### Problem to work on
Find the word "span" in the data. Return every line where it appears.
= = = =
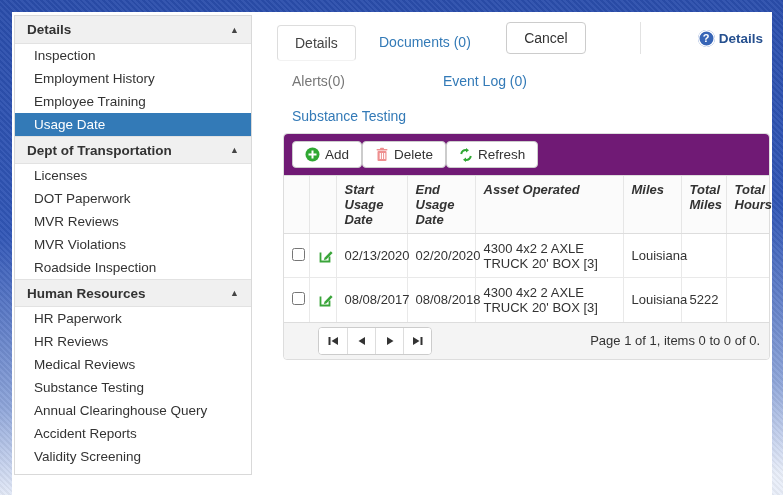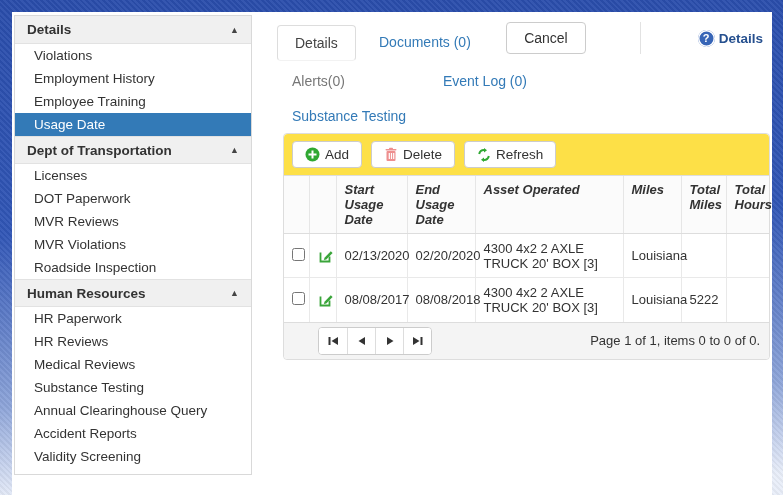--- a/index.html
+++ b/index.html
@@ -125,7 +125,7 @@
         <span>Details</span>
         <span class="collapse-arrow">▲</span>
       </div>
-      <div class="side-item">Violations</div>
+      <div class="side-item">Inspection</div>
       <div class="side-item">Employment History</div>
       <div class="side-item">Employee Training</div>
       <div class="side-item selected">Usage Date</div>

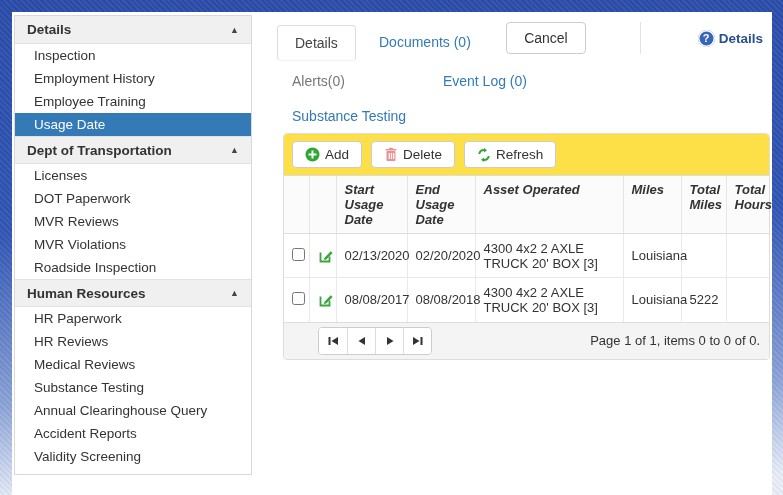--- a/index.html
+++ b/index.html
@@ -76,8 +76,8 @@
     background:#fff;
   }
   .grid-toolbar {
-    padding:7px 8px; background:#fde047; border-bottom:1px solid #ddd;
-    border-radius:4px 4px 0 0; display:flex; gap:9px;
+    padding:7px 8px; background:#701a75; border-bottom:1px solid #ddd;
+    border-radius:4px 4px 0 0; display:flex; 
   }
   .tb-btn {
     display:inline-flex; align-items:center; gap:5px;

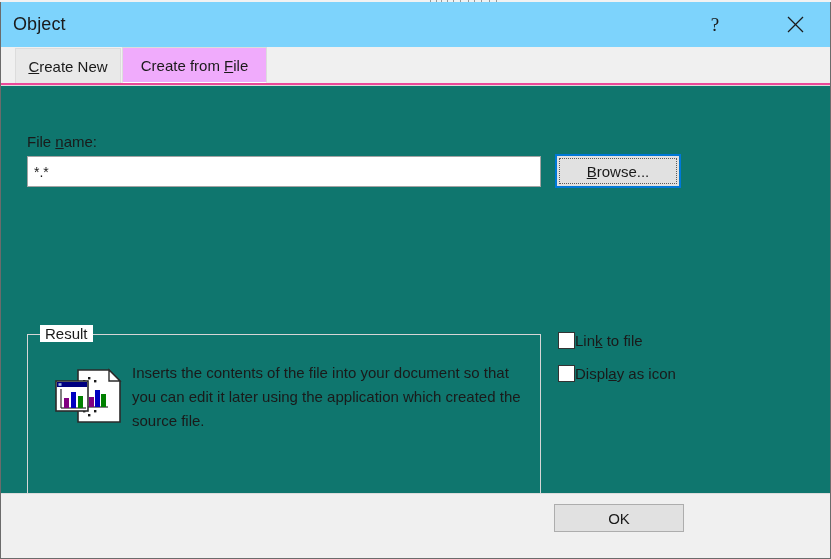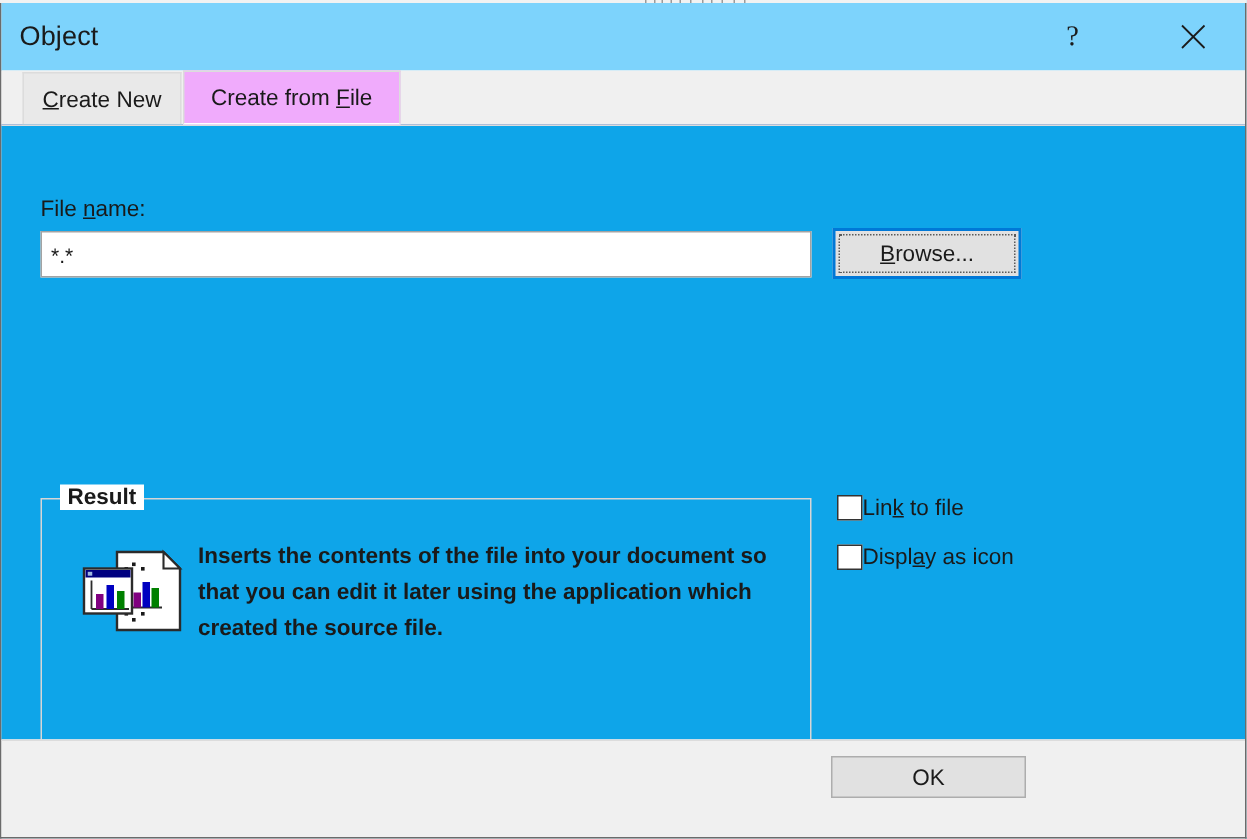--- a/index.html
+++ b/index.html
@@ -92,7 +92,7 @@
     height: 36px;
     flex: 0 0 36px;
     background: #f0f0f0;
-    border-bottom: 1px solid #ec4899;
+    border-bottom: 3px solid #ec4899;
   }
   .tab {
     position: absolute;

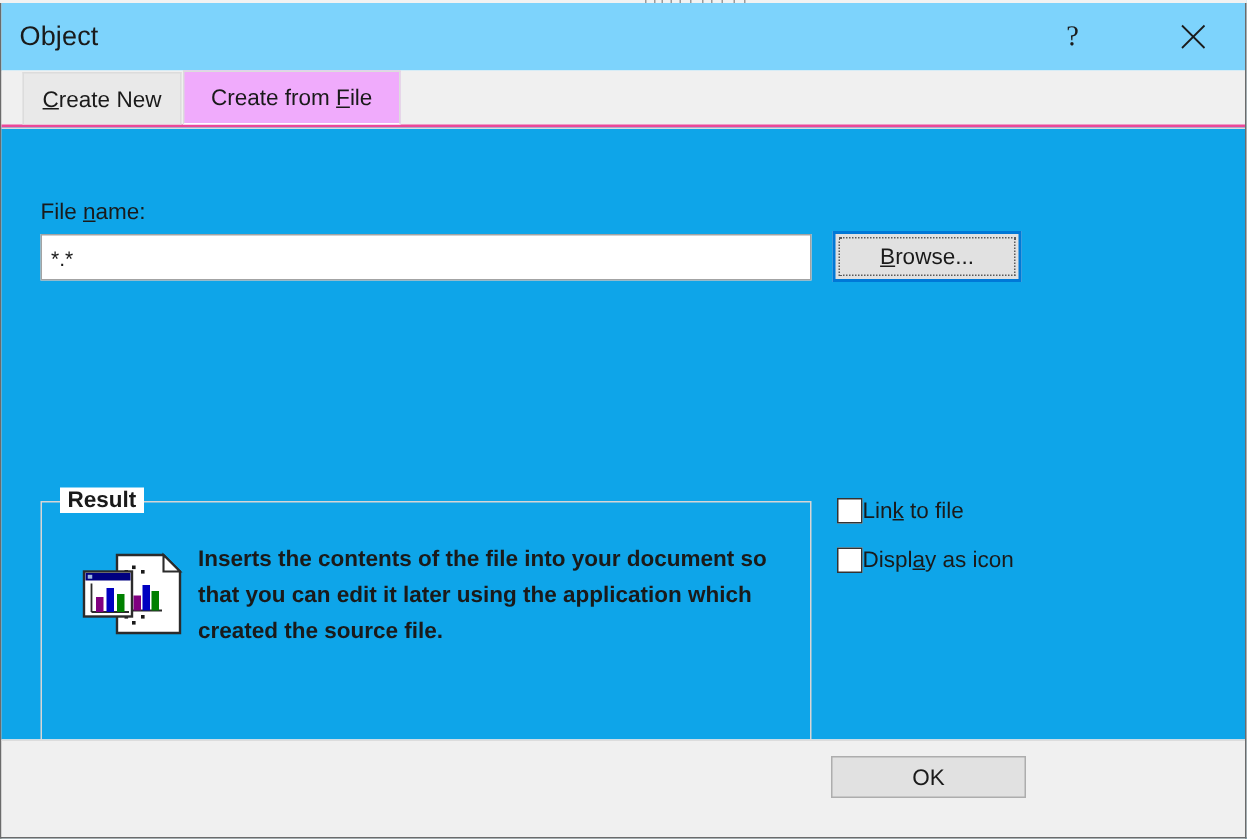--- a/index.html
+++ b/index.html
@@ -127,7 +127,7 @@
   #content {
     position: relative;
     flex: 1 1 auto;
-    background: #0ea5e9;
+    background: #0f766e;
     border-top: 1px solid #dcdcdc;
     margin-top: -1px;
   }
= = = =
### Answer section
         <span>Details</span>
         <span class="collapse-arrow">▲</span>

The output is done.